Natural dyes: pine cones

Carol and I are still investigating natural dyes. At the moment, we’re looking for dyes that (a) we can use with kids, (b) will work well for tie-dyeing cotton t-shirts, (c) are in season right now and can be easily collected by kids, and finally (d) are plentiful (i.e., we’re not going to collect endangered lichens to use as dyestuffs).

It looks like the most promising dyestuff for our purposes is going to be pine cones. They’re in season and plentiful, readily available, produce a pleasing pinkish-brown color, and I found someone who did tie-dye with them.

Carol and I went and collected some pine cones today (on land where we had permission to collect). The recipe for the dye bath says to soak the pine cones for 48 hours (see the recipe below); I’ve got some pine cones soaking now. But because I’m impatient, I also boiled some for a couple of hours this evening, even though this will probably produce a dye bath that makes a less intense color.

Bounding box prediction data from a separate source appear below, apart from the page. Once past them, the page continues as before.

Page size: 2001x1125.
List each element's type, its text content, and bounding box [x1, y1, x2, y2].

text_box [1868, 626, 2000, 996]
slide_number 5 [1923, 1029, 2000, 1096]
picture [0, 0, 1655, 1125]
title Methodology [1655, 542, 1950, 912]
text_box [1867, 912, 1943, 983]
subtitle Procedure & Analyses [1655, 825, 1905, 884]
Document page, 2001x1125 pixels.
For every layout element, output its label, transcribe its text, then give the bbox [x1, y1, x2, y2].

Stay tuned for updates on our natural dyeing experiment.

Update, 12 Sept: Follow up post here.

Update, 8 Aug.: I followed the recipe below fairly closely. The cloth emerged from the dyebath a pleasing light tan-yellow color. But nearly all the color came out in the first washing, so that now we have a very light tan-yellow. N.B.: In her book Craft of the Dyer: Colour from Plants and Lichens (Univ. of Toronto, 1980), Karen Leigh Casselman says she got a “warm tan” color from pine cones with “good colorfastness,” but she used alum and chrome mordant; I suspect, too, that she used this dyestuff with wool, not cotton.

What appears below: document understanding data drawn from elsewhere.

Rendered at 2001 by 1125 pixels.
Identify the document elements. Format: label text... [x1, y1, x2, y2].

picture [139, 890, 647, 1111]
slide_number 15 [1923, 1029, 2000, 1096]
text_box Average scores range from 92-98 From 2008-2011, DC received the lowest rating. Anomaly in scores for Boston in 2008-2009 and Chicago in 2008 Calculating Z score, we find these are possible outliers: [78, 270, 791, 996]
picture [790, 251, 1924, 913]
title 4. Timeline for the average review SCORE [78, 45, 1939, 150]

We were not encouraged with our experience using pine cones for dyeing cotton. It’s too bad, because where live it’s easy to find plenty of pine cones. We probably would have gotten better results with a chrome mordant, but we don’t want to use chrome with kids because of the toxicity.

A pot containing pine cones in water, simmering on a stoe top.
The simmering dye bath

Recipe for dyeing with pine cones

This recipe was put together from information on the Dharma Trading Post website and the Practical and Pretty website.

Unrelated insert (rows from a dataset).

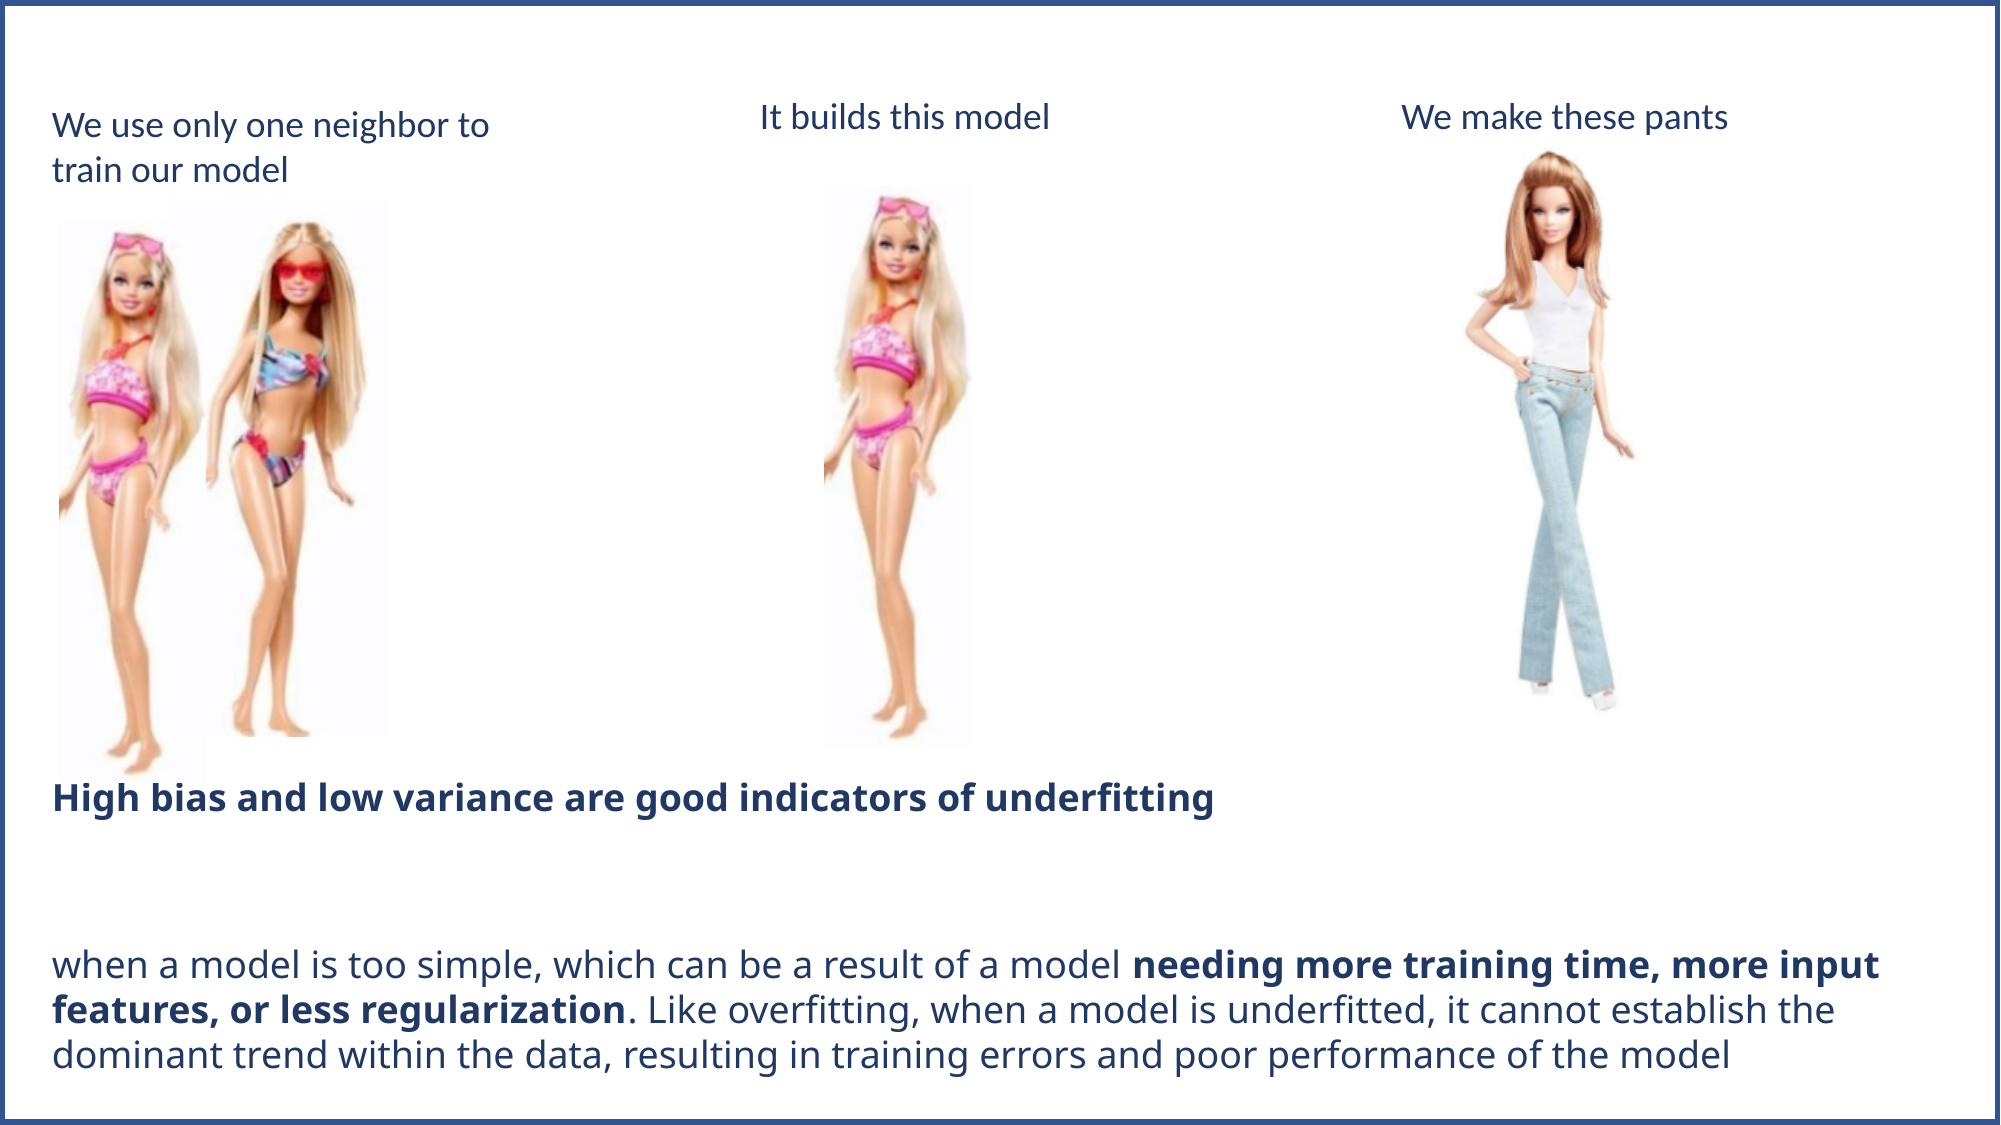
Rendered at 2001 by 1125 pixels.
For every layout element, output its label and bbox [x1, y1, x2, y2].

picture [59, 198, 388, 783]
text_box [0, 0, 2000, 1125]
picture [1459, 145, 1648, 717]
picture [824, 185, 972, 747]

I/ Mordant the fabric as follows:
Weigh the fabric. Put fabric in a pot and cover with water. Bring the water to a simmer. For each pound of cloth, add:
1-3/4 tsp. alum
1 tsp cream of tartar
—then simmer the cloth for one hour.
Allow the cloth to cool in the solution, remove, and squeeze out excess liquid. Discard the alum bath, as the cloth absorbs all the alum. Rinse the fabric.

II/ Make the dye bath as follows:
Gather pine cones, put into a stainless steel pot, cover with hot water, and let soak in water for 48 hours.
After soaking for 48 hours, bring to a boil for 90 minutes.

III/ Dye the fabric as follows:
Simmer the wet mordanted fabric in the dye bath for an hour. Stir periodically to keep the color even. Allow to cool in the dye bath. This allows maximum color absorption.